# The input:

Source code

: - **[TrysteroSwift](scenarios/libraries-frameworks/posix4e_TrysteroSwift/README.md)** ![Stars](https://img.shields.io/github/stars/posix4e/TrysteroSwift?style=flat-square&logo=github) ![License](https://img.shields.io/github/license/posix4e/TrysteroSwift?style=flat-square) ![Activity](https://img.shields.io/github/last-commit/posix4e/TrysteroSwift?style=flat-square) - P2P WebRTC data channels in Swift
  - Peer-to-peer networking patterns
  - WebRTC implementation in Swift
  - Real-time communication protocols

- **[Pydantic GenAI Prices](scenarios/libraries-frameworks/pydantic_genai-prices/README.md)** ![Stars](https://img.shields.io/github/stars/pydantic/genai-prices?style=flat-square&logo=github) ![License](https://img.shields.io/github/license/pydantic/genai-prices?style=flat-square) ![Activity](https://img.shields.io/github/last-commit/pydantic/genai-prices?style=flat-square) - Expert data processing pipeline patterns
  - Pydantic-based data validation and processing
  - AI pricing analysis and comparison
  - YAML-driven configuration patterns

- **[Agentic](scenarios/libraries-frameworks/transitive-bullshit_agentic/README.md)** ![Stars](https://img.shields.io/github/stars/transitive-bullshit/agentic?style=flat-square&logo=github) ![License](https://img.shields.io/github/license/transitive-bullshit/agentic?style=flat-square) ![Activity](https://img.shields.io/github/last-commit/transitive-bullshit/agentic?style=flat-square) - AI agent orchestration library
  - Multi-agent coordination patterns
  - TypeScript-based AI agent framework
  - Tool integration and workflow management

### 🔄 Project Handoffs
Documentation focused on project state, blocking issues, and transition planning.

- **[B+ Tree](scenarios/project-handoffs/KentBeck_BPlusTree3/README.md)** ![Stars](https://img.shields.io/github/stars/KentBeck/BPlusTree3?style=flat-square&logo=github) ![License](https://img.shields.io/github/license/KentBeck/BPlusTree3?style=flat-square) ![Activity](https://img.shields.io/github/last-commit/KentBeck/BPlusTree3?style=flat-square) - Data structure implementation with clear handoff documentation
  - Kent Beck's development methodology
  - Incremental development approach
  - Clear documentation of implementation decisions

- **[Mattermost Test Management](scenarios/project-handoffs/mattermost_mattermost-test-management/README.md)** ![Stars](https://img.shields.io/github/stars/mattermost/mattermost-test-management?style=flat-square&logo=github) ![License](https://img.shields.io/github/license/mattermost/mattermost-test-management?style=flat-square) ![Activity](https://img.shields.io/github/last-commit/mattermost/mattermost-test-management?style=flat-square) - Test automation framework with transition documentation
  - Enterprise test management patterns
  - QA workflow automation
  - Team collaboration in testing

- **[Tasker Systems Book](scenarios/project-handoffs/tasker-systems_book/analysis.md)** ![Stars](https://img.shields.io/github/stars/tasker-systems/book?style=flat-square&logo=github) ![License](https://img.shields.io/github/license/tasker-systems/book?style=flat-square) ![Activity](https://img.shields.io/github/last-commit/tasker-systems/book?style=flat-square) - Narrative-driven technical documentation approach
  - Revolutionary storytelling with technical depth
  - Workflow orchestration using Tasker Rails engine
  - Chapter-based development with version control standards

# What you will do:
Write out the lines above character for character, keeping every link, symbol, and bit of markup.

# Result:
Source code

: - **[TrysteroSwift](scenarios/libraries-frameworks/posix4e_TrysteroSwift/README.md)** ![Stars](https://img.shields.io/github/stars/posix4e/TrysteroSwift?style=flat-square&logo=github) ![License](https://img.shields.io/github/license/posix4e/TrysteroSwift?style=flat-square) ![Activity](https://img.shields.io/github/last-commit/posix4e/TrysteroSwift?style=flat-square) - P2P WebRTC data channels in Swift
  - Peer-to-peer networking patterns
  - WebRTC implementation in Swift
  - Real-time communication protocols

- **[Pydantic GenAI Prices](scenarios/libraries-frameworks/pydantic_genai-prices/README.md)** ![Stars](https://img.shields.io/github/stars/pydantic/genai-prices?style=flat-square&logo=github) ![License](https://img.shields.io/github/license/pydantic/genai-prices?style=flat-square) ![Activity](https://img.shields.io/github/last-commit/pydantic/genai-prices?style=flat-square) - Expert data processing pipeline patterns
  - Pydantic-based data validation and processing
  - AI pricing analysis and comparison
  - YAML-driven configuration patterns

- **[Agentic](scenarios/libraries-frameworks/transitive-bullshit_agentic/README.md)** ![Stars](https://img.shields.io/github/stars/transitive-bullshit/agentic?style=flat-square&logo=github) ![License](https://img.shields.io/github/license/transitive-bullshit/agentic?style=flat-square) ![Activity](https://img.shields.io/github/last-commit/transitive-bullshit/agentic?style=flat-square) - AI agent orchestration library
  - Multi-agent coordination patterns
  - TypeScript-based AI agent framework
  - Tool integration and workflow management

### 🔄 Project Handoffs
Documentation focused on project state, blocking issues, and transition planning.

- **[B+ Tree](scenarios/project-handoffs/KentBeck_BPlusTree3/README.md)** ![Stars](https://img.shields.io/github/stars/KentBeck/BPlusTree3?style=flat-square&logo=github) ![License](https://img.shields.io/github/license/KentBeck/BPlusTree3?style=flat-square) ![Activity](https://img.shields.io/github/last-commit/KentBeck/BPlusTree3?style=flat-square) - Data structure implementation with clear handoff documentation
  - Kent Beck's development methodology
  - Incremental development approach
  - Clear documentation of implementation decisions

- **[Mattermost Test Management](scenarios/project-handoffs/mattermost_mattermost-test-management/README.md)** ![Stars](https://img.shields.io/github/stars/mattermost/mattermost-test-management?style=flat-square&logo=github) ![License](https://img.shields.io/github/license/mattermost/mattermost-test-management?style=flat-square) ![Activity](https://img.shields.io/github/last-commit/mattermost/mattermost-test-management?style=flat-square) - Test automation framework with transition documentation
  - Enterprise test management patterns
  - QA workflow automation
  - Team collaboration in testing

- **[Tasker Systems Book](scenarios/project-handoffs/tasker-systems_book/analysis.md)** ![Stars](https://img.shields.io/github/stars/tasker-systems/book?style=flat-square&logo=github) ![License](https://img.shields.io/github/license/tasker-systems/book?style=flat-square) ![Activity](https://img.shields.io/github/last-commit/tasker-systems/book?style=flat-square) - Narrative-driven technical documentation approach
  - Revolutionary storytelling with technical depth
  - Workflow orchestration using Tasker Rails engine
  - Chapter-based development with version control standards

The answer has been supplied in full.